DATASET EXCERPTS section start

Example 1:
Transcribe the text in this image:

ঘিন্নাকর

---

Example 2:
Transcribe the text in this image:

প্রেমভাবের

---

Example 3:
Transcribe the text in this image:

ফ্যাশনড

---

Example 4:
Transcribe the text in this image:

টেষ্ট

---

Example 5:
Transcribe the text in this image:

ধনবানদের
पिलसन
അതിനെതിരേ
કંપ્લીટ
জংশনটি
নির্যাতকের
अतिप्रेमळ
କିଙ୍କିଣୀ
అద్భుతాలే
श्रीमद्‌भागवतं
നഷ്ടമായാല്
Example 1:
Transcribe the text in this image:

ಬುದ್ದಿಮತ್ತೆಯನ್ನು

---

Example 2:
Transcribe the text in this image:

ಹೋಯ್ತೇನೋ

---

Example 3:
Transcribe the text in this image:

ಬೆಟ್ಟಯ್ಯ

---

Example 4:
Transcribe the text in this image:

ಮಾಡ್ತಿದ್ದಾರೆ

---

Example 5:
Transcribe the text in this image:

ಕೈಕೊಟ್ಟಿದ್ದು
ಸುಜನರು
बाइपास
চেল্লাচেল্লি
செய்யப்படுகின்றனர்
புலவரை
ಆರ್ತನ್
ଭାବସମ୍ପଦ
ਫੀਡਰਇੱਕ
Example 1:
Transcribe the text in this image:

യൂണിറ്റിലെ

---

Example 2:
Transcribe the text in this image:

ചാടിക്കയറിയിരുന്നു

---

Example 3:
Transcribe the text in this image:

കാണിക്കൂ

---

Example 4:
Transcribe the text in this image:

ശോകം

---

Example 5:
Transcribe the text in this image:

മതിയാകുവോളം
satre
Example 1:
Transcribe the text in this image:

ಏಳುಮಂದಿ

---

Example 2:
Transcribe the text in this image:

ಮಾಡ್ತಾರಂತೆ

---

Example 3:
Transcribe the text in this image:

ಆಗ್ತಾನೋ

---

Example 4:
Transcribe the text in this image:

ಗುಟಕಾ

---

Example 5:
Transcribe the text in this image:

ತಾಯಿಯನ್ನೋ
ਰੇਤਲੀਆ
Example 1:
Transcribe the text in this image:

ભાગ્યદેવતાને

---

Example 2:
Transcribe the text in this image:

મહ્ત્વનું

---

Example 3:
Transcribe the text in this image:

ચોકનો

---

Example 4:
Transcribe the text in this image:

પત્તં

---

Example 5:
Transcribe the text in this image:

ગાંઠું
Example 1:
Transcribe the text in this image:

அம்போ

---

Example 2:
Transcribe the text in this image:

DATASET EXCERPTS section end

> _EXERCISE BRIEF_
Exact copy required. Repeat the material above in full.

> _TASK ANSWER_
Example 1:
Transcribe the text in this image:

ঘিন্নাকর

---

Example 2:
Transcribe the text in this image:

প্রেমভাবের

---

Example 3:
Transcribe the text in this image:

ফ্যাশনড

---

Example 4:
Transcribe the text in this image:

টেষ্ট

---

Example 5:
Transcribe the text in this image:

ধনবানদের
पिलसन
അതിനെതിരേ
કંપ્લીટ
জংশনটি
নির্যাতকের
अतिप्रेमळ
କିଙ୍କିଣୀ
అద్భుతాలే
श्रीमद्‌भागवतं
നഷ്ടമായാല്
Example 1:
Transcribe the text in this image:

ಬುದ್ದಿಮತ್ತೆಯನ್ನು

---

Example 2:
Transcribe the text in this image:

ಹೋಯ್ತೇನೋ

---

Example 3:
Transcribe the text in this image:

ಬೆಟ್ಟಯ್ಯ

---

Example 4:
Transcribe the text in this image:

ಮಾಡ್ತಿದ್ದಾರೆ

---

Example 5:
Transcribe the text in this image:

ಕೈಕೊಟ್ಟಿದ್ದು
ಸುಜನರು
बाइपास
চেল্লাচেল্লি
செய்யப்படுகின்றனர்
புலவரை
ಆರ್ತನ್
ଭାବସମ୍ପଦ
ਫੀਡਰਇੱਕ
Example 1:
Transcribe the text in this image:

യൂണിറ്റിലെ

---

Example 2:
Transcribe the text in this image:

ചാടിക്കയറിയിരുന്നു

---

Example 3:
Transcribe the text in this image:

കാണിക്കൂ

---

Example 4:
Transcribe the text in this image:

ശോകം

---

Example 5:
Transcribe the text in this image:

മതിയാകുവോളം
satre
Example 1:
Transcribe the text in this image:

ಏಳುಮಂದಿ

---

Example 2:
Transcribe the text in this image:

ಮಾಡ್ತಾರಂತೆ

---

Example 3:
Transcribe the text in this image:

ಆಗ್ತಾನೋ

---

Example 4:
Transcribe the text in this image:

ಗುಟಕಾ

---

Example 5:
Transcribe the text in this image:

ತಾಯಿಯನ್ನೋ
ਰੇਤਲੀਆ
Example 1:
Transcribe the text in this image:

ભાગ્યદેવતાને

---

Example 2:
Transcribe the text in this image:

મહ્ત્વનું

---

Example 3:
Transcribe the text in this image:

ચોકનો

---

Example 4:
Transcribe the text in this image:

પત્તં

---

Example 5:
Transcribe the text in this image:

ગાંઠું
Example 1:
Transcribe the text in this image:

அம்போ

---

Example 2:
Transcribe the text in this image:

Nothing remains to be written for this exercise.